The data below holds a line containing "1447V1511L1064 1512 1059" and a line containing "2215 690 2244"; please quote exactly those two lines and every line between them, and nothing else.

☆ ☆ ☆

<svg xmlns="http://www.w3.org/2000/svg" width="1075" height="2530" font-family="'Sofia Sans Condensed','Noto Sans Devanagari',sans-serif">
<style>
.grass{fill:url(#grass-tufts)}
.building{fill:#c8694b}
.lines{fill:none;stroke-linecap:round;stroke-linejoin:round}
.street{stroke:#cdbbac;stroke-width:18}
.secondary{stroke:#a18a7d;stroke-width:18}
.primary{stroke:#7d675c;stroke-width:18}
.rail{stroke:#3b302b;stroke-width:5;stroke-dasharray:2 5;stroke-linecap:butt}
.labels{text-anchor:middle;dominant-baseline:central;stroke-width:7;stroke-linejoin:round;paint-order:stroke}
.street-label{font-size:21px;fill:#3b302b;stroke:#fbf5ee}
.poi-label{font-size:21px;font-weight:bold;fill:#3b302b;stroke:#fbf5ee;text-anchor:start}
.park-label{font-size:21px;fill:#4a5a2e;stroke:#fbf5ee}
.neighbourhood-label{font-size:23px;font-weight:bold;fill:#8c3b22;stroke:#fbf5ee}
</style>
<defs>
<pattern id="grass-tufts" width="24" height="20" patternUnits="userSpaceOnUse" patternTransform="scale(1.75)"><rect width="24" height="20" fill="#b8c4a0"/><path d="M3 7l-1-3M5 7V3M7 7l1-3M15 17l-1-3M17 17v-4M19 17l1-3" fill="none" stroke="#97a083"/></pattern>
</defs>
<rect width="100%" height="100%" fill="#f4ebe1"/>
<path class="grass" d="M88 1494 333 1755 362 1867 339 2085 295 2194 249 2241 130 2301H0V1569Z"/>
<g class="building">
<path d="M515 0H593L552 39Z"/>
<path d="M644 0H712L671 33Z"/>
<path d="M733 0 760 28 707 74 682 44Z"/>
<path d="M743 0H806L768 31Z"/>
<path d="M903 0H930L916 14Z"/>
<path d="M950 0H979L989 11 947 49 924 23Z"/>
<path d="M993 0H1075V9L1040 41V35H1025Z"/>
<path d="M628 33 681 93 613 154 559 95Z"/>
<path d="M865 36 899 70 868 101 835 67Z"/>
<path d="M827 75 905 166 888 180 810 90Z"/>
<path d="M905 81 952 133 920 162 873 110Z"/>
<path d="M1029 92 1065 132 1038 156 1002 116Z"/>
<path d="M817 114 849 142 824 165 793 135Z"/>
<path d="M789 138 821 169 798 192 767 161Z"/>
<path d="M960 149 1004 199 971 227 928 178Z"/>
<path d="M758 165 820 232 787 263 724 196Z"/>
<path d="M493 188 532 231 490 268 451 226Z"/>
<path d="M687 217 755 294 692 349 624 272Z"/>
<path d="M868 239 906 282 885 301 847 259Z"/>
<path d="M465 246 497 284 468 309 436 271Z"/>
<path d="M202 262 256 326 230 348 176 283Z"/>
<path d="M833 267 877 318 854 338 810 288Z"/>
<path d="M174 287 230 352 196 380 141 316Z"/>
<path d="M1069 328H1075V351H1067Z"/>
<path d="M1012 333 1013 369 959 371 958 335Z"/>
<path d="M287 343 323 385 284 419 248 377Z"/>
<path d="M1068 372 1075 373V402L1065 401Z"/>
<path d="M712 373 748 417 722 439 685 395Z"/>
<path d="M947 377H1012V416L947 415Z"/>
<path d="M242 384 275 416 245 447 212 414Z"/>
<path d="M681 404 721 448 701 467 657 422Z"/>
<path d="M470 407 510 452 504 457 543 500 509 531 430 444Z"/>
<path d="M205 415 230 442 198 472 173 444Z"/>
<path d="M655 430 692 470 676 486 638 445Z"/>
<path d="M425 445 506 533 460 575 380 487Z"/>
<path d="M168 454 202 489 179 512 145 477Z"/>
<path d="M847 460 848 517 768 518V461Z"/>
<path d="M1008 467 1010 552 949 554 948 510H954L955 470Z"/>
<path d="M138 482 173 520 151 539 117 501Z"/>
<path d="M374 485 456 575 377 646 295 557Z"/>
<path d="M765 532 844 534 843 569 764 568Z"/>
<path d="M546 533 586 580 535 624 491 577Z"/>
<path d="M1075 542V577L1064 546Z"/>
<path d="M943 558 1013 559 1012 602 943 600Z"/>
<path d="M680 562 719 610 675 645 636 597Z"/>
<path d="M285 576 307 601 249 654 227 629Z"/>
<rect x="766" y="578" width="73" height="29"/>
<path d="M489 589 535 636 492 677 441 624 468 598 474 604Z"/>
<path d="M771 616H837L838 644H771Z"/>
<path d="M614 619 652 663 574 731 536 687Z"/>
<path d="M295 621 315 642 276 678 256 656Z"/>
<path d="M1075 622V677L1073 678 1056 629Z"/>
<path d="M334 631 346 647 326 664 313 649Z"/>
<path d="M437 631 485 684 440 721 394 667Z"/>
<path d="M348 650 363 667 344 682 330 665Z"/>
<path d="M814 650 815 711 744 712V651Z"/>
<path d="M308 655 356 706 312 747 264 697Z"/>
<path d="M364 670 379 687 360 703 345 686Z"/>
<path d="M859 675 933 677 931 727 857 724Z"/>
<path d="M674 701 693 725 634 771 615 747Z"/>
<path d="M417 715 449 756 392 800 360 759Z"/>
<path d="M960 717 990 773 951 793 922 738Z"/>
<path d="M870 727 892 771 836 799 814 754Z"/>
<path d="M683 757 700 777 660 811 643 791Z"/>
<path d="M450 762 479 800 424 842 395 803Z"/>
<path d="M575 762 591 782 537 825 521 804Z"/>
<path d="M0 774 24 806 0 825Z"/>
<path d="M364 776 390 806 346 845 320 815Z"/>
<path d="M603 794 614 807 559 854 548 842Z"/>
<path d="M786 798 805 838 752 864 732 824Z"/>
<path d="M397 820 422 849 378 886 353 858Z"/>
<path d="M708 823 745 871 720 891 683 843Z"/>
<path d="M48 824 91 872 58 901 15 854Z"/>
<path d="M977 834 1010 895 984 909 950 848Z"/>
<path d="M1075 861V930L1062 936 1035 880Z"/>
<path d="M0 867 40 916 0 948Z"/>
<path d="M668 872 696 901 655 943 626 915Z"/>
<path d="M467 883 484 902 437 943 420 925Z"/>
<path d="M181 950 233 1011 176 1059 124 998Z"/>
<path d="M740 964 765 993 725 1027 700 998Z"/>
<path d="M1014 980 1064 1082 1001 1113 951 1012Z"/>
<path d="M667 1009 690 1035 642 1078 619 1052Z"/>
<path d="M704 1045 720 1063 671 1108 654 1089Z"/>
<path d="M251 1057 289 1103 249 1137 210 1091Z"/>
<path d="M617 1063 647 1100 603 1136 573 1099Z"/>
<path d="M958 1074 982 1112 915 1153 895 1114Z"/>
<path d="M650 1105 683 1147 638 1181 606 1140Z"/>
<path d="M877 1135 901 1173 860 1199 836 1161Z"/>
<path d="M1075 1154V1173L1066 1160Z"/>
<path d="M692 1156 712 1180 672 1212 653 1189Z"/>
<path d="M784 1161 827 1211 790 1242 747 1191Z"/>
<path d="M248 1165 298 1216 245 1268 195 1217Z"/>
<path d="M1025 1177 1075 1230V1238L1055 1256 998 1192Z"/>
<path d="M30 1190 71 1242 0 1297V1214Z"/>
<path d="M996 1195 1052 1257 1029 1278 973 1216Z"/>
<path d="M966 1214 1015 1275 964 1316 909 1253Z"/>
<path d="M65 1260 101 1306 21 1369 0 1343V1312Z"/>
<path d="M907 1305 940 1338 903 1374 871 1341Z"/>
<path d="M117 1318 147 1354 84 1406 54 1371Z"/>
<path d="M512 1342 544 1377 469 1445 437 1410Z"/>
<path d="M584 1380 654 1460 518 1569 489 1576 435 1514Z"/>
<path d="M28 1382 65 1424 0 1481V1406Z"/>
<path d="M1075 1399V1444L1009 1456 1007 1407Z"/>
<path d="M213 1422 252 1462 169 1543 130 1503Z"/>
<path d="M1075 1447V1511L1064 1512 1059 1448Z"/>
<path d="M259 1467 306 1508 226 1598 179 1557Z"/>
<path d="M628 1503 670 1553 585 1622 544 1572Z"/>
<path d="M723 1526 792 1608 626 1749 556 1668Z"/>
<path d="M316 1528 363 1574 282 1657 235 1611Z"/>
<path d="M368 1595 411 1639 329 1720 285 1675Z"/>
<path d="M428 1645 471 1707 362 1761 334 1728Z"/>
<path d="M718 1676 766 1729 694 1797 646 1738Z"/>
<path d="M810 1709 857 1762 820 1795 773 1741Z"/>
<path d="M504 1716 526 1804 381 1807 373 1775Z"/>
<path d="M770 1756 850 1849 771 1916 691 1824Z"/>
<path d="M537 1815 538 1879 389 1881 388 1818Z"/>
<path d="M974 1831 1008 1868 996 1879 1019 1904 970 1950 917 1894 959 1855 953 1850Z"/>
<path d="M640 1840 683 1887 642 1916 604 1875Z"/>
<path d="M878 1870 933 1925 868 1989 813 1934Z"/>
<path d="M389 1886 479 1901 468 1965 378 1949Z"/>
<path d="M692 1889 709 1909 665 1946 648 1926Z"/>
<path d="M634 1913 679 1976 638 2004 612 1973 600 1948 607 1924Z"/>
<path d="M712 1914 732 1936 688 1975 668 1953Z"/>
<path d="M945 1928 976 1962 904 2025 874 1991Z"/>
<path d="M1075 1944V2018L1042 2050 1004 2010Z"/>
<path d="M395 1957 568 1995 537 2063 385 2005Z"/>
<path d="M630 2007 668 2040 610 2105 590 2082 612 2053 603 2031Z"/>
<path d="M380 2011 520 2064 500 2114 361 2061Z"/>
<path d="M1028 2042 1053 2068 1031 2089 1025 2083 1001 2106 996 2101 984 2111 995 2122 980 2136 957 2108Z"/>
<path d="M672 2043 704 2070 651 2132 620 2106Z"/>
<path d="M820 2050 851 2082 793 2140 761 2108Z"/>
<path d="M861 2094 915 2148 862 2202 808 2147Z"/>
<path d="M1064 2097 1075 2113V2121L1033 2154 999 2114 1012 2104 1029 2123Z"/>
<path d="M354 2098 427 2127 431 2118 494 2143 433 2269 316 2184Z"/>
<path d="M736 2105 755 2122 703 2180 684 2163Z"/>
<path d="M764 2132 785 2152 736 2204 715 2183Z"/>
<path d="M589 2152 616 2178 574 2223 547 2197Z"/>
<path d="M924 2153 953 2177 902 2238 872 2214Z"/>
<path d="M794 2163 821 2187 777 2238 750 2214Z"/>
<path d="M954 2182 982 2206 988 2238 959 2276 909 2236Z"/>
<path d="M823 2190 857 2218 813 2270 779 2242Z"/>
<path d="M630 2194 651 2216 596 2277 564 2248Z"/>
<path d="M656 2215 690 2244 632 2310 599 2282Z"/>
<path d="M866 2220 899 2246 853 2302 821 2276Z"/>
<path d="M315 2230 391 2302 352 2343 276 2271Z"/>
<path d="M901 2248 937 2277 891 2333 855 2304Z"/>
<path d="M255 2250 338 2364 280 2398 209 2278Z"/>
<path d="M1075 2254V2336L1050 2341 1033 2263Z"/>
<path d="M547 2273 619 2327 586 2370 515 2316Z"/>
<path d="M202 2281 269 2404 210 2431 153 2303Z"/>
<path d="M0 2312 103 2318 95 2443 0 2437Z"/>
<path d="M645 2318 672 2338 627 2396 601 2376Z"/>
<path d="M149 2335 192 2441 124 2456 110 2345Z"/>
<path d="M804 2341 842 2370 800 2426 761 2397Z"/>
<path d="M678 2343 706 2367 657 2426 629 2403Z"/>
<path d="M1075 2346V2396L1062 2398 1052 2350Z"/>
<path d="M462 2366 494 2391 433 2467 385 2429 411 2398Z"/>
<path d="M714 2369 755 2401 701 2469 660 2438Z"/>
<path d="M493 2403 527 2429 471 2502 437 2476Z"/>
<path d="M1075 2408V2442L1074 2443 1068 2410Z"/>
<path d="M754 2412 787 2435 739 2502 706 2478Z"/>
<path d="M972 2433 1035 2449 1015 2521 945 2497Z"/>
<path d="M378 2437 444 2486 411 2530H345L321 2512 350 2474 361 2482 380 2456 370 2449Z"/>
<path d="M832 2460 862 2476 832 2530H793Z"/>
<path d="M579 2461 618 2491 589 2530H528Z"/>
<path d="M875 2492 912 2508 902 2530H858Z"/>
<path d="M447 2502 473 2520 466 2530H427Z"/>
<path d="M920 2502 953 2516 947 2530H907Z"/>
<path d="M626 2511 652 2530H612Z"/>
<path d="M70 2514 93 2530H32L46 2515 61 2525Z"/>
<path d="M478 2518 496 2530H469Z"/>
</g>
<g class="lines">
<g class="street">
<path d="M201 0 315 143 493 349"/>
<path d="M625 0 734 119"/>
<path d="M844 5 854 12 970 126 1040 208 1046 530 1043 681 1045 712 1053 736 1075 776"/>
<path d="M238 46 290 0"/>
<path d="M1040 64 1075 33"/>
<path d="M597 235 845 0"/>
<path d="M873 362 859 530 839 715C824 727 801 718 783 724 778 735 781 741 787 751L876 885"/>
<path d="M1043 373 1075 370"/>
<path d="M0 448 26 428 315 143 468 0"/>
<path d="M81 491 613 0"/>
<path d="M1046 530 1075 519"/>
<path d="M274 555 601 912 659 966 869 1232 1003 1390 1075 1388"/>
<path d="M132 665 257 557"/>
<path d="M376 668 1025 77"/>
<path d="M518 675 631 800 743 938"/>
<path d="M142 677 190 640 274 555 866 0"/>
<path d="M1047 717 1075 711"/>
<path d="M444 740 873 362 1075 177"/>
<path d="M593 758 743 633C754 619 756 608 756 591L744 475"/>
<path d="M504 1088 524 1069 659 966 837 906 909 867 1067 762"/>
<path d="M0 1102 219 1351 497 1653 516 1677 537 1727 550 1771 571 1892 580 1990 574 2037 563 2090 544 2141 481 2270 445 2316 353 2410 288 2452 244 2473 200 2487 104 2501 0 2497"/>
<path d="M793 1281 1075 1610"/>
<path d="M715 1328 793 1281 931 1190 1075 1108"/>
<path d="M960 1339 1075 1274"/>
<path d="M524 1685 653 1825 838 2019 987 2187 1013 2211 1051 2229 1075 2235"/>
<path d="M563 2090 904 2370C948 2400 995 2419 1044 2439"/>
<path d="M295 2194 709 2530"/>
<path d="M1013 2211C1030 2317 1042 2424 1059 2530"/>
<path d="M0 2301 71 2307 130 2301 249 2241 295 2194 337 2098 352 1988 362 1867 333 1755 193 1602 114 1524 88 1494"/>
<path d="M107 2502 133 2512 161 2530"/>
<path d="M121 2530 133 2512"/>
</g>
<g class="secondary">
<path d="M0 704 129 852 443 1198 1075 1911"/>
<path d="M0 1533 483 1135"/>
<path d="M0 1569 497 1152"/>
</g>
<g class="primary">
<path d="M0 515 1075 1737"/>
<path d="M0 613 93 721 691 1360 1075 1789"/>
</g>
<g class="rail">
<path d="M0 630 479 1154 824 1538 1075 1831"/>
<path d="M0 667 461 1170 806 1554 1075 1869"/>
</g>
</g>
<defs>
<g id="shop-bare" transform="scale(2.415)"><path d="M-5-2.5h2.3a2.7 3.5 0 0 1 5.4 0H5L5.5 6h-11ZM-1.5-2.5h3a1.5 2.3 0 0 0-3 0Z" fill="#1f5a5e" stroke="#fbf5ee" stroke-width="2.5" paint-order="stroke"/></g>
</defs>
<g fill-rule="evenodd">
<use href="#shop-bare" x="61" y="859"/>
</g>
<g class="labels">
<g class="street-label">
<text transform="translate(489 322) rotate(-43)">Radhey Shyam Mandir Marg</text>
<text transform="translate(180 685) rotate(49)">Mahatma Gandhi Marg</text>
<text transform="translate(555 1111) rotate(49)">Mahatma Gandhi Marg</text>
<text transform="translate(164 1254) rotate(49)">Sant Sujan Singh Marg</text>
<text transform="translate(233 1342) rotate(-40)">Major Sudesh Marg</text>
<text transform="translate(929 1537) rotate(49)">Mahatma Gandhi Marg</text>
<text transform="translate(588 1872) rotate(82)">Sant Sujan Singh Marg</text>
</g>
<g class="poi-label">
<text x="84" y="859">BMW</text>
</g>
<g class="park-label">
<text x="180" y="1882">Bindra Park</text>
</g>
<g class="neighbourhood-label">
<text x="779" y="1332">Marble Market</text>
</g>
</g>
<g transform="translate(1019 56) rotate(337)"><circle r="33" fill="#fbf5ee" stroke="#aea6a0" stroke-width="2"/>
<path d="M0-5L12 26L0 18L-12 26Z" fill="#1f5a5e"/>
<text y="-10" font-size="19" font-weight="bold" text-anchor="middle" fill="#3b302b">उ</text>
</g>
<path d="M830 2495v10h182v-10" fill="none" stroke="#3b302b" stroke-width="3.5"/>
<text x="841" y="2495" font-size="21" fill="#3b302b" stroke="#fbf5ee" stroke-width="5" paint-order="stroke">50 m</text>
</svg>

☆ ☆ ☆

Your response —
<path d="M1075 1447V1511L1064 1512 1059 1448Z"/>
<path d="M259 1467 306 1508 226 1598 179 1557Z"/>
<path d="M628 1503 670 1553 585 1622 544 1572Z"/>
<path d="M723 1526 792 1608 626 1749 556 1668Z"/>
<path d="M316 1528 363 1574 282 1657 235 1611Z"/>
<path d="M368 1595 411 1639 329 1720 285 1675Z"/>
<path d="M428 1645 471 1707 362 1761 334 1728Z"/>
<path d="M718 1676 766 1729 694 1797 646 1738Z"/>
<path d="M810 1709 857 1762 820 1795 773 1741Z"/>
<path d="M504 1716 526 1804 381 1807 373 1775Z"/>
<path d="M770 1756 850 1849 771 1916 691 1824Z"/>
<path d="M537 1815 538 1879 389 1881 388 1818Z"/>
<path d="M974 1831 1008 1868 996 1879 1019 1904 970 1950 917 1894 959 1855 953 1850Z"/>
<path d="M640 1840 683 1887 642 1916 604 1875Z"/>
<path d="M878 1870 933 1925 868 1989 813 1934Z"/>
<path d="M389 1886 479 1901 468 1965 378 1949Z"/>
<path d="M692 1889 709 1909 665 1946 648 1926Z"/>
<path d="M634 1913 679 1976 638 2004 612 1973 600 1948 607 1924Z"/>
<path d="M712 1914 732 1936 688 1975 668 1953Z"/>
<path d="M945 1928 976 1962 904 2025 874 1991Z"/>
<path d="M1075 1944V2018L1042 2050 1004 2010Z"/>
<path d="M395 1957 568 1995 537 2063 385 2005Z"/>
<path d="M630 2007 668 2040 610 2105 590 2082 612 2053 603 2031Z"/>
<path d="M380 2011 520 2064 500 2114 361 2061Z"/>
<path d="M1028 2042 1053 2068 1031 2089 1025 2083 1001 2106 996 2101 984 2111 995 2122 980 2136 957 2108Z"/>
<path d="M672 2043 704 2070 651 2132 620 2106Z"/>
<path d="M820 2050 851 2082 793 2140 761 2108Z"/>
<path d="M861 2094 915 2148 862 2202 808 2147Z"/>
<path d="M1064 2097 1075 2113V2121L1033 2154 999 2114 1012 2104 1029 2123Z"/>
<path d="M354 2098 427 2127 431 2118 494 2143 433 2269 316 2184Z"/>
<path d="M736 2105 755 2122 703 2180 684 2163Z"/>
<path d="M764 2132 785 2152 736 2204 715 2183Z"/>
<path d="M589 2152 616 2178 574 2223 547 2197Z"/>
<path d="M924 2153 953 2177 902 2238 872 2214Z"/>
<path d="M794 2163 821 2187 777 2238 750 2214Z"/>
<path d="M954 2182 982 2206 988 2238 959 2276 909 2236Z"/>
<path d="M823 2190 857 2218 813 2270 779 2242Z"/>
<path d="M630 2194 651 2216 596 2277 564 2248Z"/>
<path d="M656 2215 690 2244 632 2310 599 2282Z"/>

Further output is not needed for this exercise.